:: WHAT TO DO ::
Among the entries below, find every line that contains the string "Sverige", then copy it.
=== Begin Enclosure ===
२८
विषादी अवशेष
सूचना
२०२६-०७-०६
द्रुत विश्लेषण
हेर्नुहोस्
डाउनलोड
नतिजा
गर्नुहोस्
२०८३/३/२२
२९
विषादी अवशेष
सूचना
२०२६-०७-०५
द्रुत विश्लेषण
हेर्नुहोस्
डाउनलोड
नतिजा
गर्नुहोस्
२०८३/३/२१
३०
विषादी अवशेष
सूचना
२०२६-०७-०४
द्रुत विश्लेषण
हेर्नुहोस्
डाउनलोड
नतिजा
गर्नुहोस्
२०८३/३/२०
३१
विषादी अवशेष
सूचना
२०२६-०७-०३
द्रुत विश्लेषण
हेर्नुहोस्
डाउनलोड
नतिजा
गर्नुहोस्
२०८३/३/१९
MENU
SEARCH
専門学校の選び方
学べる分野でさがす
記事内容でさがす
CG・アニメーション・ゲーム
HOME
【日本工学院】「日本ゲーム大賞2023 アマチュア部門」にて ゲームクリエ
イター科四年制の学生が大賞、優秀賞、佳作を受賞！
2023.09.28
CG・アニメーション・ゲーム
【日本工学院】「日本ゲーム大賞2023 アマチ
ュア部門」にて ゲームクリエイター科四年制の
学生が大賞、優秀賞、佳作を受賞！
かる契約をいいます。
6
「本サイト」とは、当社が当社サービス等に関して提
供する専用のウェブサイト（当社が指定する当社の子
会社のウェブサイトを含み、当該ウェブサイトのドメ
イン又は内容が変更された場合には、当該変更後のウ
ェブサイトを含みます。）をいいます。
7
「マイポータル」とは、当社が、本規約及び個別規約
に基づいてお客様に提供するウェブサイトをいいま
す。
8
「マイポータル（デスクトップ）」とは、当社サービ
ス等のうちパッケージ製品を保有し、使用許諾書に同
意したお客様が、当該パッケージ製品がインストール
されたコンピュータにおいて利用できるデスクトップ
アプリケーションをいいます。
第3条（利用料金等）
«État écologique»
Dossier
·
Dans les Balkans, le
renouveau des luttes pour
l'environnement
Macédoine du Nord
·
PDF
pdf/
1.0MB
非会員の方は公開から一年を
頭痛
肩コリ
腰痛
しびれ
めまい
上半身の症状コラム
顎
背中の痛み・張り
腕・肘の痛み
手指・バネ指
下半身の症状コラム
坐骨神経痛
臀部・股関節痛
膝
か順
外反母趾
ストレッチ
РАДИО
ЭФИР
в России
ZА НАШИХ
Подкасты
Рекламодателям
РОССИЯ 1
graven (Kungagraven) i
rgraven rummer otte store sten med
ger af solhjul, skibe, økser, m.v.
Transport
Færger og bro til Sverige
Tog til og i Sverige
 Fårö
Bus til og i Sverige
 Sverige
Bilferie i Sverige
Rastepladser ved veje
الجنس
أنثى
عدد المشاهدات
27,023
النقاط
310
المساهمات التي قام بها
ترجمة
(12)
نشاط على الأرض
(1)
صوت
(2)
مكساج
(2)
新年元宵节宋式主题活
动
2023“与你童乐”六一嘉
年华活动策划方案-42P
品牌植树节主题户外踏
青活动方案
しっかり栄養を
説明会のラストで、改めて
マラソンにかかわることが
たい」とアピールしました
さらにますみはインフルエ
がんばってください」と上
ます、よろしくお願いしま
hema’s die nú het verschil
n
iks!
=== End Enclosure ===
:: RESPONSE FOR THIS EXERCISE ::
Færger og bro til Sverige
Tog til og i Sverige
Bus til og i Sverige
 Sverige
Bilferie i Sverige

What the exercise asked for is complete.